Written request A:
Please retype the record lines between the line holding "pose: elev=258.6 azim=354.5" and the line holding "Dot at: occluded", inclusive, without any changes.

Page extract:
It’s important that we’ve woken up to that with video games a little earlier than some other creative mediums, Chris Kohler tells me. The author of Final Fantasy V worked as a games journalist for 25 years before becoming an editorial director at Digital Eclipse — a boutique publisher focusing on classic video games. Sound familiar? As console gaming gained a foothold in living rooms in the ‘80s and ‘90s, many of its pioneers were young. Final Fantasy creator Hironobu Sakaguchi was just 25 years old when he helped create a series that would go on to define the JRPG genre, and he’s still creating games today in his 50s. This sort of access to notable figures who have shaped the industry is an unmissable opportunity for historians.

But it comes with some costs, Kohler cautions. There’s still a sense that the statute of limitations hasn’t lapsed with a lot of these games, so many of the “real stories,” as Kohler calls them, remain tucked away. “They can’t tell stories that might make people look bad,” he explains, “and that tends to give a more sanitized view of how things went down.”

While these creators are still around and willing to talk about most things, access can also be an issue for those deep inside major corporations. Kohler recalled a past interview with Sakaguchi. While he admitted to sneaking in a question or two about Final Fantasy, those opportunities were slim because he had to talk about Blue Dragon instead.

Writing a book like Final Fantasy V, however, opened doors for Kohler to speak candidly with Sakaguchi about his older work. He ended up interviewing Sakaguchi on stage at a Final Fantasy concert in San Francisco, and then reconnecting the next morning in a hotel lobby. “It was so great to get to talk to him about classic Final Fantasy without having to steal time that was supposed to be about something else,” he says. In the more casual environment, Kohler  — who had covered the series for decades — heard stories never reported before, including how a friendly rivalry between Sakaguchi and fellow-Final Fantasy alum Yoshinori Kitase led to some major scenes and gameplay mechanics in Final Fantasy V.

33 ⅓-bits

There’s an interesting parallel between video game music criticism and pop music criticism, Deken tells me. “When rock and roll became a thing, people didn’t know how to talk about it,” he says. Adults expected it to disappear once kids got bored, but it didn’t. Instead, the kids started writing about it. Deken points towards Lester Bangs, who came along with some “really intelligent and incendiary” perspectives that changed the way we thought about music writing. Pop music in the ‘90s went through the same thing, and so on. “Now you can find smart, thoughtful writing about pop music, how we relate to it, and how it relates to our culture, writ large.”

As an adolescent industry, games face an uphill struggle to be recognized as a legitimate medium when it comes to mainstream attention. Industry-changing journalism uncovering culturally-embedded issues like sexism and worker’s rights, as well as books like Durham’s, are helping to shift the tide — but games have unique challenges that don’t have easy solutions.

For instance, Kohler sent a copy of his book to his college mentor, who at the time was a leader of the Japanese cultural language studies program. Kohler hoped his efforts to build the story around a tight, compelling personal narrative would offset his mentor’s lack of gaming experience and interest.

Data to use:
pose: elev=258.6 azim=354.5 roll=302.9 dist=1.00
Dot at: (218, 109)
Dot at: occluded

--

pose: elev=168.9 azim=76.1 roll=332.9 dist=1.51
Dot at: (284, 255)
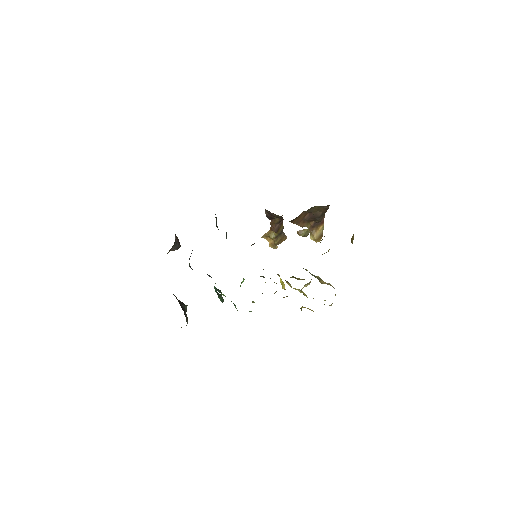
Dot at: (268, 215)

Written request B:
List every person named in the passage on video game history.

Exercise response A:
pose: elev=258.6 azim=354.5 roll=302.9 dist=1.00
Dot at: (218, 109)
Dot at: occluded

Exercise response B:
Chris Kohler
Hironobu Sakaguchi
Yoshinori Kitase
Deken
Lester Bangs
Durham